So after the situation yesterday – and I’m still not 100% convinced that the guy got it wrong, but it just doesn’t matter – the IFAB, which is already in a steel cage death match with FIFA to avoid having to surrender at least three of those UK seats so that the President can stuff the board with lackeys, will almost certainly OK some form of GLT for Brazil 2014.
Blatter couldn’t have scripted it any better.
With all that in mind, here’s a quick rundown on the systems FIFA will chose from.
12 companies submitted products. Half were immediately rejected, including one from adidas which had promise but which adidas would not make available to anyone else, meaning that every official match in the world would be required to use an adidas ball. Cute, but FIFA said no.
Of the remaining six, two were approved, meaning that in the end FIFA will be using one of them.
Interestingly, they’re very different.
The really cool one is from Hawk-Eye in the UK, the same outfit that provides the nifty systems that world tennis uses. You’ve probably seen the graphics:

It’s ridiculously complicated, but it’s based on triangulation, using the visual images and timing data provided by high-speed video cameras at different locations around the area of play.
The system uses six cameras to triangulate and track the ball in flight,and then software calculates the ball’s location for each frame by identifying the pixels that correspond to the ball through at least two cameras.
No pauses in the action as with replay video – one of FIFA’s primary criteria – would be required.
Best of all, the graphic would then be immediately available for the TV broadcast as well as in-stadium video boards.
The other system, called Goal-ref, is a lot less sexy.
It involves using a ball equipped with some kind of magnetic jimmerhicky which, they claim, can be installed in any ball:

Sensors installed on the inside of the posts and crossbar send out bursts of electronic waves and when the ball crosses the goal line an audio signal is sent to the referee’s headset.
Hawk-Eye is incredibly expensive but way cool. Goal-Ref is much cheaper and easier but far less fun.
Some people are in fact suggesting that instead of only approving one system FIFA should go ahead and approve both of them.
World Cup, Euro and major qualifying matches could use Hawk-Eye – they might even find a way to force the broadcasters to foot the bill in return for the rights to the images – while other matches could use the simpler (read: cheaper) system.
Either way, thanks to the poor guy currently holed up in a cheap hotel on the wrong side of Donetsk while working on changing his name to Phil Shipley, we’re almost certainly going to be seeing at least one of them very shortly.
The snozzberries taste like snozzberries!!!
I actually liked having the extra ref on the end line. I have no doubt that he got that call right yesterday. However, I realized yesterday that it’s impossible to convince anyone on either side that you did make the correct call. Either side can always raise doubt about split-second goal line calls either way regardless of whatever the truth may be.
As a referee (actually the whole officiating crew), you metaphorically have so many chips to spend as you manage a game. You also want to get something in return when you spend a chip. For example, if a defender makes a wreckless tackle and you book him, you’re spending a chip with yellow card, however you’re getting a calming effect on the game as a whole as the team that suffered the wreckless tackle knows that you’re on top of it and you won’t let such things to unrecognized. That team then keeps playing soccer rather than descending into an endless cycle of retaliation.
Defending a call about a split second crossing of the goal line requires you to basically spend almost all your chips and cannot yield anything in return.

#### Written task
Pick up the post on goal-line technology after its final sentence and keep writing it.

#### Material provided

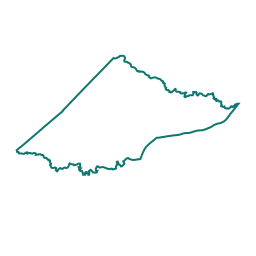 the district of Floresta do Araguaia, Pará, Brazil, rotated 44°
{"feature_id": "56859067B99934361851044", "entity_name": "Floresta do Araguaia", "entity_type": "district", "adm_level": 2, "iso_a3": "BRA", "parent_name": "Brazil", "parent_adm1": "Pará", "projection": "natural_earth1", "projection_center": [-49.514, -7.553], "detail": "fine", "context": "isolated", "style": "outline", "palette": "teal", "viewbox_px": 256, "rotation_deg": 44, "n_neighbors": 0, "source": "geoboundaries", "source_scale": "gbopen_adm2", "svg_char_len": 5781}
<svg xmlns="http://www.w3.org/2000/svg" viewBox="0 0 256 256"><g transform="rotate(44 128 128)"><path d="M158.5,141.9L158.1,140.9L156.0,135.9L154.6,131.6L154.5,130.9L154.2,128.9L154.2,126.7L154.2,125.9L154.4,123.9L154.5,122.1L154.8,120.7L155.3,116.3L155.3,115.4L156.2,114.2L156.9,113.6L158.1,111.9L160.3,109.0L161.2,107.7L163.3,105.0L164.7,103.4L165.9,101.5L166.5,100.9L167.5,99.9L168.6,98.5L170.1,96.4L171.0,94.6L171.4,93.7L172.7,91.9L173.3,91.3L175.3,89.2L176.1,88.0L176.6,87.0L177.2,86.0L177.6,85.2L179.0,82.7L181.3,79.8L181.8,79.3L182.9,78.2L183.4,77.4L184.5,75.4L185.4,73.3L186.4,71.2L187.0,69.7L188.1,65.2L189.3,62.9L190.4,61.3L191.3,59.7L192.3,57.3L192.6,55.4L192.7,52.7L192.2,49.8L192.3,48.6L191.9,47.8L191.8,46.6L191.5,42.3L191.1,38.3L190.8,35.8L190.6,33.8L189.9,34.5L189.6,35.1L189.2,35.9L188.8,36.5L188.8,37.6L189.2,38.1L188.9,38.7L189.1,39.6L188.7,40.3L188.2,40.0L187.7,40.1L187.2,40.6L187.3,42.3L187.2,43.0L187.0,43.9L186.7,44.4L186.1,44.8L185.4,45.1L185.2,45.7L184.0,46.3L183.4,46.1L182.4,45.5L182.1,46.0L181.8,46.8L179.8,47.6L179.4,47.0L179.4,46.3L178.2,45.9L177.7,45.3L177.3,44.7L176.7,44.3L176.1,44.6L175.5,45.1L175.1,45.7L174.5,45.5L173.9,45.4L173.6,46.1L173.0,46.4L172.8,47.1L172.3,46.8L171.6,45.7L171.0,45.8L170.6,46.3L170.7,47.1L170.0,47.2L169.2,47.3L169.1,46.6L168.6,46.0L168.0,46.2L166.7,45.3L166.2,45.3L165.9,44.6L165.4,44.1L164.8,44.1L164.3,45.5L163.6,46.7L162.8,47.8L162.1,47.8L161.8,48.4L162.1,49.0L162.1,49.8L162.2,50.6L161.8,51.1L160.4,51.7L159.8,52.2L159.2,52.3L157.7,52.2L157.0,52.3L156.4,52.8L155.8,52.9L155.4,53.4L155.3,54.1L155.5,54.8L155.8,55.5L155.4,56.3L154.2,56.3L153.6,56.1L152.7,54.9L152.1,54.7L151.7,55.4L149.9,56.7L150.3,57.3L151.0,57.5L151.4,58.1L151.5,58.8L151.8,59.4L150.8,60.3L150.3,61.0L149.7,61.5L149.3,62.0L149.4,62.7L149.2,63.3L148.6,63.7L148.2,64.3L148.2,65.2L147.4,66.2L146.7,66.1L146.2,64.9L145.7,64.4L145.5,63.8L145.5,63.1L145.3,62.2L144.7,62.4L144.3,63.8L143.0,65.5L142.4,65.8L141.9,66.4L141.1,66.4L140.8,65.9L140.2,66.1L139.7,66.5L139.1,66.8L138.1,67.9L137.5,68.1L136.8,68.2L136.3,68.0L135.8,67.6L135.4,67.0L134.8,67.1L134.7,67.9L134.9,68.6L134.8,69.3L134.5,71.0L134.6,71.8L134.1,72.7L133.5,73.1L132.6,73.3L132.5,72.7L131.8,72.5L130.6,72.7L130.1,73.5L129.4,73.6L128.4,74.0L127.7,73.4L127.6,72.6L126.9,72.5L126.3,72.7L125.7,72.6L125.1,72.3L124.7,71.6L124.2,71.4L123.6,71.1L123.5,70.5L122.8,70.6L122.0,71.2L121.4,71.0L121.3,70.4L120.5,70.1L119.2,70.7L118.5,70.7L117.8,70.5L116.8,70.7L115.9,71.2L114.7,72.0L114.0,72.0L113.3,72.2L112.4,72.6L111.7,73.5L110.7,74.9L110.5,75.6L109.8,76.5L108.8,76.6L107.6,76.7L107.1,75.9L106.3,75.9L105.7,76.5L104.8,76.8L104.3,76.8L103.7,77.2L102.1,77.1L101.6,76.8L101.1,76.9L100.3,76.9L99.8,77.1L98.8,78.0L98.2,78.3L97.7,78.7L97.4,79.4L96.7,79.9L96.2,79.6L95.7,80.4L95.1,80.6L94.3,80.5L93.7,80.2L93.0,80.0L92.3,80.1L91.7,79.9L90.8,80.0L89.6,80.6L89.1,81.0L88.6,81.4L88.0,81.6L86.6,81.0L86.1,80.5L85.5,80.3L84.8,80.5L84.1,80.3L83.4,80.6L82.9,81.0L81.5,81.0L81.0,81.5L80.4,81.8L79.8,82.4L79.3,82.6L78.7,82.3L78.1,81.8L77.7,80.2L77.2,79.6L76.4,79.4L75.7,79.1L75.0,79.1L74.2,79.6L72.4,81.4L72.1,82.0L72.1,83.2L71.8,83.7L71.6,84.5L70.9,86.2L70.4,86.9L69.8,87.5L69.0,87.7L69.0,109.3L68.9,116.6L68.9,132.0L69.0,160.7L69.3,161.3L69.2,162.0L69.4,162.7L69.0,163.5L69.0,164.4L66.8,186.4L66.6,188.9L66.6,189.5L66.5,190.3L66.3,190.9L66.4,191.7L66.2,193.8L64.8,208.2L64.5,211.8L64.4,212.8L63.3,221.3L64.2,221.8L64.9,222.2L65.4,221.6L66.0,221.3L66.5,221.8L67.2,222.0L68.5,220.8L69.2,220.4L69.8,219.8L70.4,219.5L71.1,218.9L71.3,218.1L71.7,216.5L72.2,215.9L72.6,216.5L73.3,216.5L73.5,215.8L73.9,214.8L74.4,214.4L75.3,213.7L75.8,213.7L77.1,212.9L77.4,211.7L78.1,211.0L78.8,210.6L79.4,210.4L80.0,210.4L80.3,211.3L81.4,210.1L81.8,209.6L82.1,208.8L82.7,208.4L83.2,207.7L84.0,207.7L84.7,207.3L85.2,206.6L86.1,206.8L86.8,206.8L87.5,207.3L88.5,207.6L89.1,206.9L89.8,206.6L90.2,206.2L90.9,206.4L91.7,206.4L92.4,206.5L92.9,205.9L93.5,206.2L93.8,205.7L94.5,205.7L95.1,206.2L95.6,206.8L96.3,207.1L97.5,207.1L97.8,207.9L97.6,208.6L98.3,209.0L98.9,209.0L99.5,209.4L100.6,209.7L101.1,209.4L101.7,208.9L102.4,208.2L102.8,207.3L103.9,206.7L104.6,207.3L105.3,208.4L106.0,208.6L107.1,208.4L107.1,207.4L106.6,206.0L106.9,204.8L106.9,204.1L107.5,203.7L108.4,203.5L109.2,203.1L109.7,200.8L110.3,200.1L110.9,200.0L111.7,199.5L112.0,198.1L111.9,197.1L111.5,196.1L110.9,195.2L110.7,193.9L112.1,193.5L113.2,192.9L113.5,192.4L114.2,192.0L114.7,192.3L115.4,191.9L115.9,191.2L116.0,190.6L116.6,189.8L116.8,188.8L117.3,187.8L118.3,187.0L119.5,188.0L120.1,188.5L120.7,189.6L120.1,189.6L119.6,190.4L120.3,190.8L121.6,190.4L122.1,189.9L122.2,191.4L122.0,192.1L122.9,192.2L123.8,191.8L124.3,191.2L125.0,190.9L125.8,191.4L126.5,191.5L127.1,192.2L127.6,192.4L128.2,192.8L128.6,192.3L129.3,191.7L129.7,191.2L129.4,190.6L128.7,190.9L128.1,189.3L128.7,188.6L130.1,188.7L131.2,188.4L131.8,189.2L132.4,188.9L132.1,187.9L131.2,187.1L130.8,186.5L129.9,186.5L129.8,185.7L130.1,185.0L130.2,184.0L131.6,184.0L133.8,184.3L134.5,183.5L135.8,182.6L136.4,181.6L135.8,180.2L135.4,180.7L134.6,180.7L133.9,180.2L133.0,179.5L132.7,178.0L132.4,177.2L133.3,176.4L134.8,176.3L135.4,175.8L136.1,174.7L136.7,174.0L137.2,173.4L138.7,172.7L140.2,172.0L141.1,171.7L142.0,171.4L142.8,170.4L143.4,170.2L144.1,169.7L144.4,168.6L144.9,168.3L146.1,168.2L146.5,167.5L146.9,166.7L147.5,165.5L146.9,165.0L146.3,164.4L146.0,163.8L145.7,163.1L145.7,162.0L145.0,161.3L143.5,160.3L143.9,159.3L145.4,159.9L146.8,160.6L147.6,160.1L149.7,160.5L150.2,159.9L150.2,159.0L150.3,158.1L150.3,156.8L150.0,156.0L149.0,155.7L148.3,155.6L147.7,155.3L148.1,154.4L148.1,153.4L148.0,152.2L148.3,151.3L148.4,150.2L149.0,149.5L150.4,149.3L152.8,148.2L153.7,147.6L154.6,146.6L155.0,146.1L155.7,145.4L156.4,144.4L156.7,143.7L157.6,142.9L158.5,141.9Z" fill="none" stroke="#0f766e" stroke-width="2"/></g></svg>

#### Expected answer
I agreed with Platini before. After seeing the dynamics of that possible Ukraine goal from the referee’s perspective, I am now in favor of goal-line technology. Not because I doubt the ability of that end-line referee to make the right call. But, because I think it puts the refereeing crew in an intractable position having to make that call in the first place. They have enough to manage already, and have been doing it quite well in the Euro tournament.
I don’t know what photos you were looking at, but me and 99% of the rest of the world are pretty sure that was a goal. You and I do agree on one thing – time to let technology make these decisions.
You’re kidding right, Cavan9? How can you say you have “no doubt that [the goal-line ref] got that call right yesterday?” You can clearly see about three inches of daylight between the plane of the goal and the ball on the replays. Hell of a play by Terry, but the ball was over the line. I can stomach Bill’s claim that he’s still not 100% certain the call was wrong (because being 99.9% certain it was a goal is reasonable), but that call gets overturned even under the NFL’s indisputable evidence the call on the field was wrong standard. If the refs are there to measure goals, as Plantini said, and they clearly blew the only really close call yet, what a waste of space they are.
It’s sad that Platini, the all-but-decreed president-elect, is actually trailing Blatter on this one. After years of opposition, Blatter is finally on board with entering the 1990s, and Platini is the one lamenting goal-line technology as wrong. I’m beginning to think that even if Platini has the will to clean up FIFA, he won’t have the brains.
For some reason, I get a strange kick out of Platini’s plans to pack the field with officials, who all look the same in their uniforms and headsets while they prance around. It’s like the scene in Being John Malkovich where everyone in the restaurant is John Malkovich and says only Malkovich. I keep picturing hundreds of officials milling in and around the field mumbling “Malkovich” while clear goals go unnoticed, offsides calls are missed, and dives go unpunished.
I’m not kidding at all. He was four yards away. There wasn’t a camera angle that was perfectly flush with the goal posts and line. Even the bird-eye view was slightly oblique, enough to raise doubt about its credibility.
I don’t get your hating on the officials. Clearly, you’ve never tried to do that job at any level of play. I tried to provide the official’s perspective as best I can even though I’ve never done a pro game, only top-level amateur ones.
No clear goals have gone unnoticed. Offside calls aren’t missed (you call that one! You’d blow it every time. Trust me, it takes practice to be able to watch both the next to last defender and the guy making the pass simultaneously.)
As for dives, it’s often hard to tell a dive versus a guy losing his balance. Trust me, booking a guy who simply lost his balance hurts your credibility with the players far more than simply letting play go on with a borderline dive.
If you want to punish dives, do what MLS is doing by fining/suspending players after the game. The referee can usually tell a foul vs. a non-foul but it’s not always easy to judge intent in real time. The fact that FIFA et al are to chickensh*t to do what MLS is doing says volumes about them. They’d rather say nothing, implicitly blaming the referees.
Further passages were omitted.